Innovation in the consumer packaged goods industry
This Blog post will help you capture innovation practices in different product areas based on successful product launches in the consumer packaged goods industry. The main focus is thereby always on value creation for the customer.
Long-lasting companies all have one thing in common: They succeed by reevaluating their business and its external environment over time, therewith constantly capturing value through iteration and customer interaction.
Anheuser-Busch InBev, the giant drink and brewing company showed how customer insights can be used for product launches. Budweiser, one of the most successful brands from AB InBev, also sells a lighter version called Bud Light, including different taste versions like Lime. While closely observing their customers, AB inBev noticed, that people use the Bud Light Lime especially for making margaritas. This led to the creation of the LIME-a-RITA:
A malt-beverage drink in a can. Two years after the launch, the drink led to nearly $500 Million in sales. After that success, AB inBev created a whole line of “Ritas”, including "Straw-Ber-Rita" and the seasonal "Cran-Brrr-Rita". This example shows how important it is to be as close to the customer as possible. Oftentimes creativity and innovation within the firm and its products is steered by ideas of customers themselves.
Wheat Thins is a great example that innovation is not only limited to the company’s point of view or the market conditions but also has to include current consumer trends. Nabisco, the producer of Wheat Thins and an affiliate of Mondelez International had seen declining numbers for the healthy cracker segment. Accordingly, Linda Lee, former Senior Director at Mondelez International, had to act. First she looked at internal processes and the firm itself but could not figure out what was going wrong. However, looking at the market conditions, Lee realized that also the market for healthy crackers was not the problem and was in fact increasing. The real problem turned out to be that the healthy crackers were made out of wheat, since more and more people in the US turned towards a gluten-free diet. Understanding this new consumer trend, Nabisco came up with “Good Thins”, a potato based healthy cracker and turned it into a huge success.

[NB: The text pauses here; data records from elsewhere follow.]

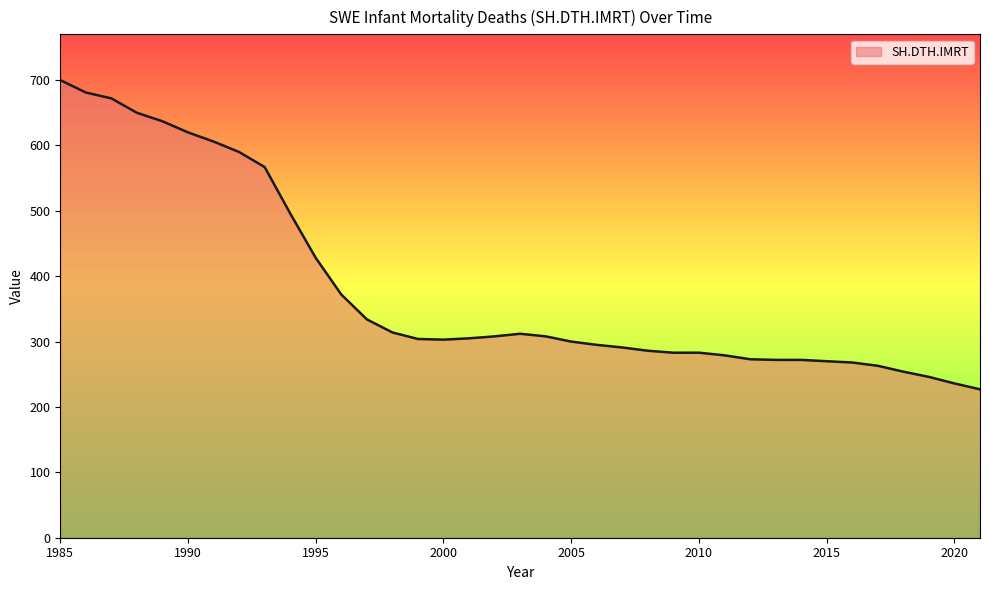

What is the greatest value displayed?

700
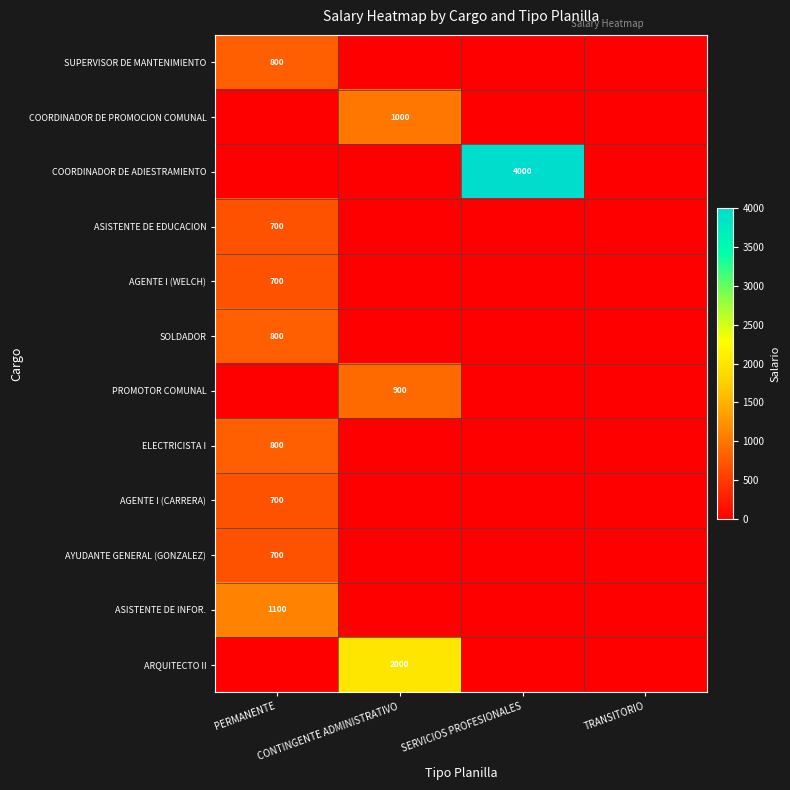

What is the difference between the AGENTE I (WELCH) values at SERVICIOS PROFESIONALES and PERMANENTE?

700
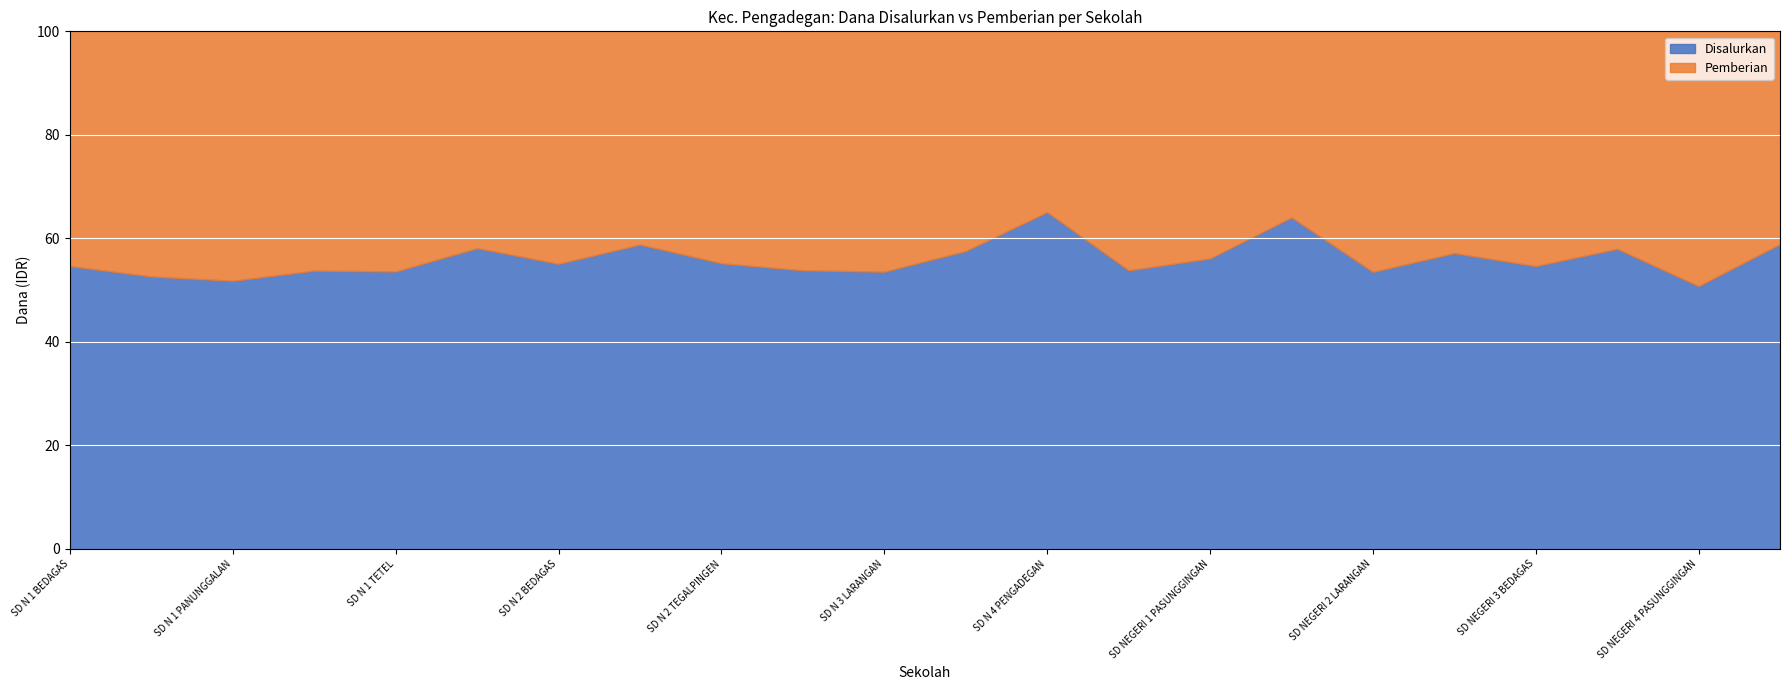

Which series has the largest total across all categories?

Disalurkan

Again, the focus was on the customer in order to innovate. Monitoring upcoming trends is key for companies to anticipate changes in consumer behavior. To always adapt to customer needs, you should therefore not only focus on your own narrow industry but look across other industries that are influencing yours and that might offer substitute products.
Nestlé's Butterfinger is an example of how value propositions need to constantly adapt to consumer preferences. The Butterfinger was a key product in the US snack and confections market. However, sales for the Butterfinger were stagnating. Jeremy Vandervoet, Director of Marketing, had to undertake something. In 2014, as one of the early users of Pinterest he discovered that while people still liked the product, they rather saw the Butterfinger as an ingredient for other dishes and not as a snack. Taking this knowledge, Nestlé came up with the idea of creating Butterfinger Peanut Butter Cups and thereby challenging the successfully selling competitive product "Reese’s Peanut Butter Cups". It showed the combination of a snack that customers really like with an ingredient that was very popular as well. The Nestlé Launch was so successful that even Reese’s tried to implement this crunchy aspect into its product.
Here it becomes obvious that in the beginning of creating a product, companies try to fulfil the needs of their target segment. However, those needs adapt over time and might also not always be fully understood. The value proposition therefore needs to be revised constantly to stay competitive. For a long-term customer focus, a constant process of iteration is required, identifying what creates the most value for customers. One effective tool to create new value propositions is to draw value curves in the strategy canvas. Like this, Nestlé was able to compete with one of the best selling confections in US history.
All of these success stories show that an outside-in approach is crucial to continuously create value for customers. Monitoring customer preferences, trends and behavior is key to stay competitive, especially in the industry for consumer packaged goods.